That was one of the best damn rides I’ve done all year. Every time that I push myself a bit further, I question why I seek these challenges. It’s not the risk that drives me; the risk is simply inherent to when and where I want to go. 180 miles at night circumnavigating Mt. Hood in November is a bit crazy, but the crazy part isn’t what motivates me.
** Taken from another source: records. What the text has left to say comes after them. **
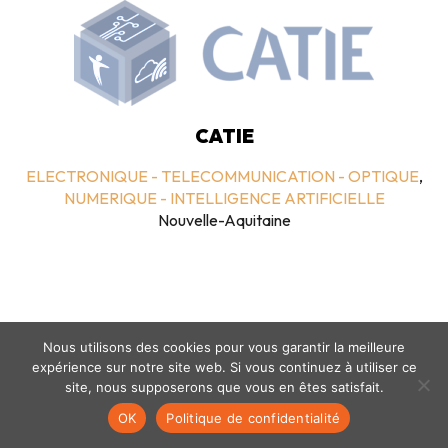
CATIE
ELECTRONIQUE - TELECOMMUNICATION - OPTIQUE
,
NUMERIQUE - INTELLIGENCE ARTIFICIELLE
Nouvelle-Aquitaine
Nous utilisons des cookies pour vous garantir la meilleure
expérience sur notre site web. Si vous continuez à utiliser ce
site, nous supposerons que vous en êtes satisfait.
Mentions légales
-
politique de confidentialité
- © coclico 2026
OK
Politique de confidentialité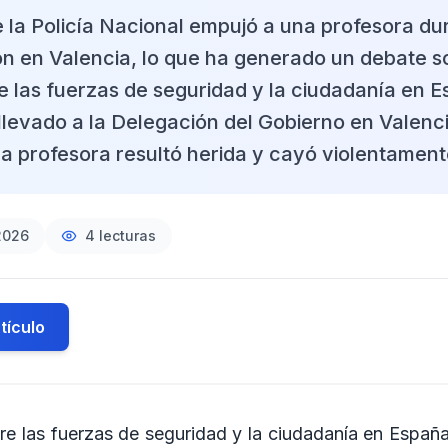
 la Policía Nacional empujó a una profesora du
n en Valencia, lo que ha generado un debate s
e las fuerzas de seguridad y la ciudadanía en E
llevado a la Delegación del Gobierno en Valenci
a profesora resultó herida y cayó violentamente
2026
4
lecturas
tículo
tre las fuerzas de seguridad y la ciudadanía en Espa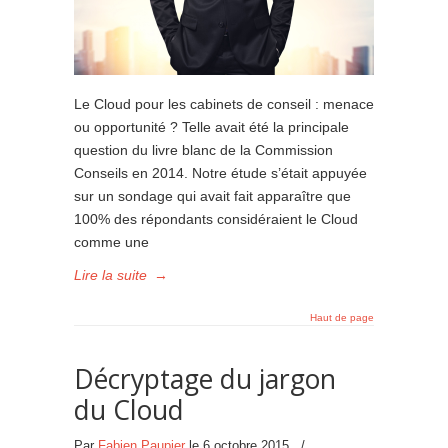
Le Cloud pour les cabinets de conseil : menace
ou opportunité ? Telle avait été la principale
question du livre blanc de la Commission
Conseils en 2014. Notre étude s’était appuyée
sur un sondage qui avait fait apparaître que
100% des répondants considéraient le Cloud
comme une
Lire la suite
→
Haut de page
Décryptage du jargon
du Cloud
Par
Fabien Paupier
le
6 octobre 2015
/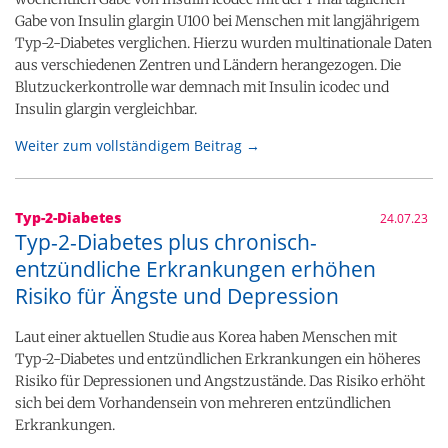
Gabe von Insulin glargin U100 bei Menschen mit langjährigem
Typ-2-Diabetes verglichen. Hierzu wurden multinationale Daten
aus verschiedenen Zentren und Ländern herangezogen. Die
Blutzuckerkontrolle war demnach mit Insulin icodec und
Insulin glargin vergleichbar.
Weiter zum vollständigem Beitrag →
Typ-2-Diabetes
24.07.23
Typ-2-Diabetes plus chronisch-
entzündliche Erkrankungen erhöhen
Risiko für Ängste und Depression
Laut einer aktuellen Studie aus Korea haben Menschen mit
Typ-2-Diabetes und entzündlichen Erkrankungen ein höheres
Risiko für Depressionen und Angstzustände. Das Risiko erhöht
sich bei dem Vorhandensein von mehreren entzündlichen
Erkrankungen.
I didn’t start climbing Lolo Pass until sundown. A healthy bit of fear came over me as I climbed in the dark, worried about what’s next. It was 36 degrees and a heavy wind was forcing its way through the valley. This reminded me all too well of the many storms that soon follow, but fortunately none did. But it wasn’t long before a clearing exposed Mt. Hood, with recent snowfall draping far down its slopes, lit by moonlight. And these are the moments that calm me, the silence with no one around for miles, comforted by the feeling of just being lucky enough to be here. These are the moments that I live for, and a 16 hour night ride around Mt. Hood presents plenty of them.
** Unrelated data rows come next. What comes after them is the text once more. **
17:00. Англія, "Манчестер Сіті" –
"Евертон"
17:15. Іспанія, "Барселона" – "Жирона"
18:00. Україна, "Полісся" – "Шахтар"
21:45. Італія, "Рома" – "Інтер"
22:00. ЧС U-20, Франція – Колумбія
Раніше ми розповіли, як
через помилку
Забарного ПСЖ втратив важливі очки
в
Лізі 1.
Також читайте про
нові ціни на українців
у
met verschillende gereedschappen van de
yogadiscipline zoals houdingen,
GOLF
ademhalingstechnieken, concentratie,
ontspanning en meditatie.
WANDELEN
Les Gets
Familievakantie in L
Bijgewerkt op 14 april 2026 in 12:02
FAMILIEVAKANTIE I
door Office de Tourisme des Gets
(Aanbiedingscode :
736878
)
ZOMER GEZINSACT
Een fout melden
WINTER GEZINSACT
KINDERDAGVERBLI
My greatest challenge of self-doubt was at 95 miles with 10k of climbing done, and it’s 1am and 27 degrees. I’m climbing up the East side of Hood on Hwy 35 out of the saddle for freaking ever because, yeah, I rode my fixed gear. I stop, tired, to eat some food, stargaze, and build a snowman (just a little one), and I think to myself, ‘I’m so fucking tired. I could be in bed right now and I’m only halfway done.’ And it was more than a thought, it was the actual feeling of being wrapped in my down blanket that washed over me. I closed my eyes to imagine it. You shouldn’t do that. But I enjoy that self-doubt; to push through it helps you to find new emotional, mental and physical limits.
And I made it back, just in time for sunrise. I made myself a cup of coffee, wrapped myself in that warm blanket that I longed for so many miles ago, and sat on my porch feeling pretty lucky.